Allocating byte array to get 4 billion bits

I was reading this book entitled, Cracking the Coding Interview by Laakman. There is this part where she (the author p.g. 202) did:

byte[] bitfield = new byte [0xFFFFFFF/8];//there are 7 F's

She was allocating 4 billion bits. However, isn't 0xFFFFFFF = 2^28-1? Thus, she has only allocated a byte array of 2^28-1/8 bytes, which is not remotely close开发者_开发技巧 to 4 billion bits. It is only 2^28-1 bits. My question is- is she wrong or am I doing something wrong? How do we allocate 4 billion bits? I have tried:

byte[] bitfield = new byte[0xfffffff *2];

Although the above causes the jvm to run out of heap space.

While we are at it, what is the best was to express hex values? e.g. 0xffffffff or 0xFFFFFFFF?

It's not clear to me why you're multiplying by 2. It's simplest to just take the hex representation of (4 billion / 8) - where by "4 billion" we really mean 0x100000000.

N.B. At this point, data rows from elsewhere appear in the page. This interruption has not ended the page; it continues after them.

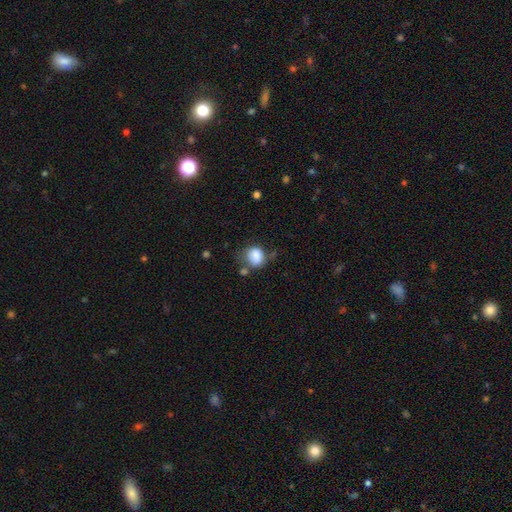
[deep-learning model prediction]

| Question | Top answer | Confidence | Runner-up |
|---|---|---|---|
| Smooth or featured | smooth | 83% | star or artifact (9%) |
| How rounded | round | 58% | in between (41%) |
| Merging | none | 51% | minor disturbance (25%) |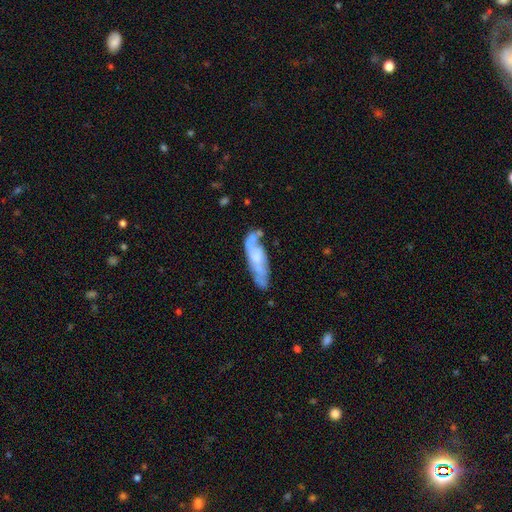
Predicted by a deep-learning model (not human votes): This is likely a featured or disk galaxy (61%). It is likely not viewed edge-on (73%). Merging: possibly none (59%).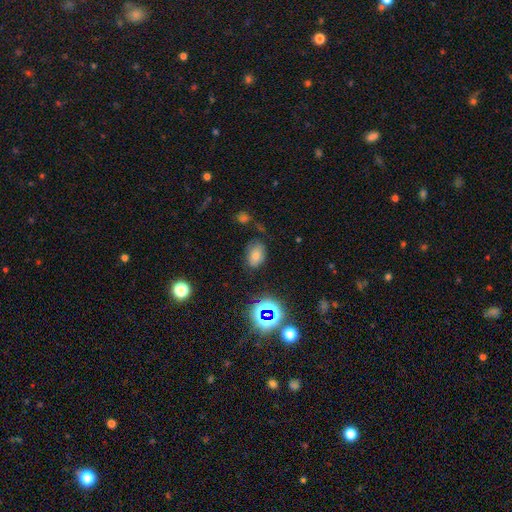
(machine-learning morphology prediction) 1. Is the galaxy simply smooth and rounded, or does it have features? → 68% smooth, 21% star or artifact, 11% featured or disk.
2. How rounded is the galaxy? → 81% in between, 18% round, 1% cigar-shaped.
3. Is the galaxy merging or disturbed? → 70% none, 21% minor disturbance, 6% major disturbance, 3% merger.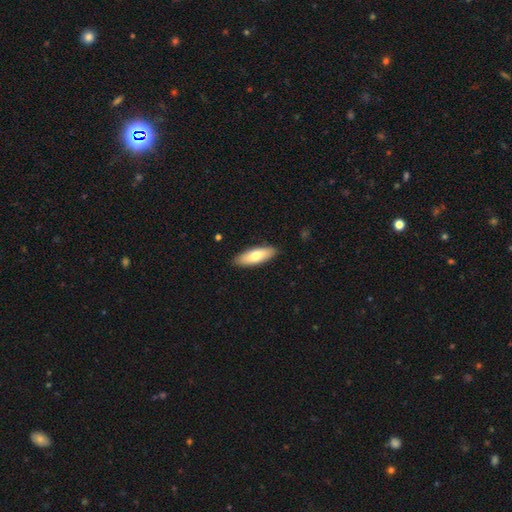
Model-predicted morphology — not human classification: Q: Smooth or featured?
A: smooth (72%); runner-up: featured or disk (23%)
Q: How rounded?
A: in between (62%); runner-up: cigar-shaped (36%)
Q: Merging?
A: none (89%); runner-up: minor disturbance (9%)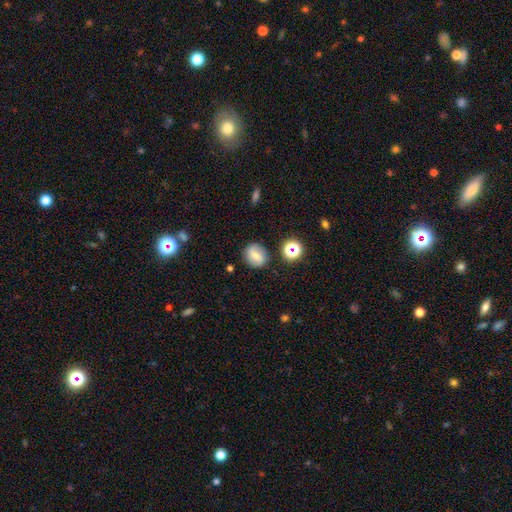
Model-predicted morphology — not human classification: Smooth or featured: smooth — 63% (featured or disk — 23%)
How rounded: round — 72% (in between — 27%)
Merging: none — 81% (minor disturbance — 12%)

So use 0x100000000 / 8, i.e. 0x2000000:

byte[] array = new byte[0x20000000];

That should be fine if you've given your JVM enough memory on startup, e.g. with -Xmx900M.

Sample code:

public class Test {
    public static void main(String[] args) {
        byte[] bytes = new byte[0x20000000];
    }
}

Run by default:

c:\Users\Jon\Test>java Test
Exception in thread "main" java.lang.OutOfMemoryError: Java heap space
        at Test.main(Test.java:3)

Run with a bit more space:

c:\Users\Jon\Test>java -Xmx900M Test

Being the pedantic, I would say 4 billion is not exactly 2^32 and I would suggest using BitSet which cannot hold this many bits but 2 BitSets can

BitSet[] bitSets = { new BitSet(2 * 1000 * 1000 * 1000), 
                     new BitSet(2 * 1000 * 1000 * 1000) };

If it has to be 2^32 bits or 4 Gb (lowercase b is bits), this is slightly to much for two bitSets.

BitSet[] bitSets = { new BitSet(1 << 28), 
                     new BitSet(1 << 28),
                     new BitSet(1 << 28),
                     new BitSet(1 << 28) };
// set a bit
long bitToSet = 

bitSets[(int) (bitToSet >>> 28)]
       .set((int) (bitToSet % (1 << 28)), value);

// test is set
long bitToTest = 

boolean test = bitSets[(int) (bitToTest >>> 28)]
                     .get((int) (bitToTest % (1 << 28)));

Obviously what ever approach you use you want to wrap the array in a collection which hides the details of how it is implemented.

The MAX_VALUE of Integer is 0X7fffffff. I believe she missed digit '7' while declaring. As The strategy is to use the bit position to indicate the integer value(i.e. each byte has 8 bits can hold up to 8 integers), she allocated array to hold 4 billion integers.

 byte x[] = new byte[0x7fffffff/8];

My first trot through the numbers came up with 2,147,483,640 bits -- about two billion.

[Oops -- missed that divide by 8. Now I get 268,435,448 bits.]

[The maximum sized object you can allocate in Java will depend both on your stated/defaulted heap size limit and details of the JVM design. Some will not be able to allocate a single object larger than 16MB, for example, while others may have a limit of 64MB or such.]

to get 4 billion bits, you need 500,000,000 (500 million) bytes. This is 488281.25K or ~487 meg. In order to allocate this in memory you will most likely need to adjust the heap size of your JVM upwards.

It seems likely that either the book in question had 8 Fs or there was a typeo.

Based on the information posted, I would say you are right. However (considering billion as a short scale billion, 10ˆ9), the way to "allocate 4 billion bits" I can think of is:

byte[] bitfield = new byte [1000 * 1000 * 1000 / 8 * 4];

And the allocated array length would be 500MB (would probably need an extra -Xmx based on your defaults):

bitfield.length

500000000 (base 10)
0x1DCD6500 (base 16)

BTW: I normally express base 16 in caps

On the other side billion is somewhat ambiguous (see short scale vs long scale): Wikipedia Billion Java Primitive Data Types

This might be a mistake since she wants to represent 4 billion integers. Allocating to 0xFFFFFFFF/8 would hold all 4 billion since each byte holds 8 bits. I added this to her errata 4 years ago but she blew me off. : |

I'm pretty sure she missed F - it should be 0xFFFFFFFF (8Fs) = 2^32 ~ 4 billion bytes = 32 billion bits=> 0xFFFFFFFF/8 = 4 billion bits. where every bit position represents a number from 1 to 4 billion.